Elimdeki tavayı kaptım, bi’ tanesinin kafasına öyle bi’ geçirdim ki, herif “dııııt” diye ses çıkarıp yere yığıldı, bildiğin kısa devre yaptı kaltak. Öbürüne de ocakta kalan demli çayı fırlattım, “Al lan, sucuk yanında çay bedava!” diye bağırdım. Çay suratında patladı, robotun yüzü eridi, “Aaaah gözlerim!” diye böğürdü, bi’ yandan da tabancayı sallıyo. Sucuk zıpladı havaya, “Lan sen ne kahraman bi’ orospu çocuğusun!” diye beni övdü. Ben de “Sus lan, başıma iş açtın piç!” dedim. Robotlardan biri kalktı, ışın tabancasını doğrulttu, tam ateş edecekken sucuk üstüne atladı, “Beni al götlek, buna dokunma!” diye yalvardı. Ama robot itin tekiydi, “İkinizi de gebertip sucuk partisi vercem!” dedi. O an sinirlerim zıpladı, mutfaktan bıçağı kaptım, “Parti istiyosan ananı keserim lan!” diye üstüne koştum. Bıçağı sapladım robotun göğsüne, herif “bzzzt” diye bi’ sesle yere çöktü, öbürü de korkudan pır pır kaçmaya başladı.

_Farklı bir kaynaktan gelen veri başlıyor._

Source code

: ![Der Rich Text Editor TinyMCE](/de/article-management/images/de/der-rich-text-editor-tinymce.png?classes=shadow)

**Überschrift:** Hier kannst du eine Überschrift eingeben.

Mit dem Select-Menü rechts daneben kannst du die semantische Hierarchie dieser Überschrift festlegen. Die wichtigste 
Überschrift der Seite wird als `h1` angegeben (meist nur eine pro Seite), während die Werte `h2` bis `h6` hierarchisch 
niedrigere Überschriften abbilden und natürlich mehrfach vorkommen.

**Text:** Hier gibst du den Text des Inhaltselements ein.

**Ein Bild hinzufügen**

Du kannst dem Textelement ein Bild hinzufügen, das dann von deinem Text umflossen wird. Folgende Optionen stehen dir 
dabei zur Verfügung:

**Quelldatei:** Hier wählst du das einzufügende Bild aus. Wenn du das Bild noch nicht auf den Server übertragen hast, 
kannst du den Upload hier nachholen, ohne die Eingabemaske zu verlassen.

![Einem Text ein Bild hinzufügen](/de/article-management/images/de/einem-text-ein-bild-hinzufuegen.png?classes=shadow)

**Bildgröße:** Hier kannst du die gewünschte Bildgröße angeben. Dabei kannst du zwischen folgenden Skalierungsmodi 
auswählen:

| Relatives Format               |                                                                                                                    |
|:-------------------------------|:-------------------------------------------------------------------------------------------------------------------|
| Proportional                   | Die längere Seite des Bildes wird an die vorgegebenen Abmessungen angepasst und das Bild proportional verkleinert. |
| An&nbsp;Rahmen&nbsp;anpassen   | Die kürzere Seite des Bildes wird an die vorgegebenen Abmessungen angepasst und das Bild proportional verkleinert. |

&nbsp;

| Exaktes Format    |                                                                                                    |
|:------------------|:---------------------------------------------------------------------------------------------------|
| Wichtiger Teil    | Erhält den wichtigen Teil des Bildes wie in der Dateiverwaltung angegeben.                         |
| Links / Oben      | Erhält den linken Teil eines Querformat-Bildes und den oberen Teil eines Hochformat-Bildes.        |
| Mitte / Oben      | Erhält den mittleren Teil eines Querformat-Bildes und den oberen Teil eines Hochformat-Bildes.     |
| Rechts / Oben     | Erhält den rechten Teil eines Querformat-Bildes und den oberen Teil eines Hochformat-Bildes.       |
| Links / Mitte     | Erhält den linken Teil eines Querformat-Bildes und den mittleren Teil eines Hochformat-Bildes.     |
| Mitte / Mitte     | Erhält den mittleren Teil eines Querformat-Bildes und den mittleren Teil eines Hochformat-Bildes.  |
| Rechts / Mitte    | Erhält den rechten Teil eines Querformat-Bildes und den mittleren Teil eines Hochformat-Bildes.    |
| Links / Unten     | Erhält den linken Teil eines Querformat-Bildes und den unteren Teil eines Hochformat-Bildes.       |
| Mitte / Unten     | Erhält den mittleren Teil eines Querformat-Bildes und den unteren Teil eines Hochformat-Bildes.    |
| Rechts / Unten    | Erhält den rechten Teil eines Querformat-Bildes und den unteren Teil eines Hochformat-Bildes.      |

Sucuk masadan inip yanıma geldi, “Kanka, seninle galaksiye hükmederiz, gel benimle!” dedi. “Hükmetmek mi? Lan ben kahvaltı edemicem daha, siktir git!” dedim, pencereyi açtım, tekmeleyip dışarı attım pezevengi. Havada “Seni unutmicam kankaaaa!” diye bağırdı, sonra kayboldu. Kapıyı kilitleyip oturdum, bi’ baktım robotlar hala yerde, sucuk yok, yumurtalar yenmiş, çay dökülmüş. Polis geldi, “Bu ne lan, evin savaş alanı gibi?” dedi. “Sucuk sandım, uzaylıymış amk, robotlar da peşindeydi, ben de hepsini siktim!” dedim. Polisler robota tekmeyi basıp götürdü, ben de aç açına kaldım. Lan niye hep benim başıma bu kadar boktan işler geliyo, kahvaltı bile yapamadım piç kuruları yüzünden!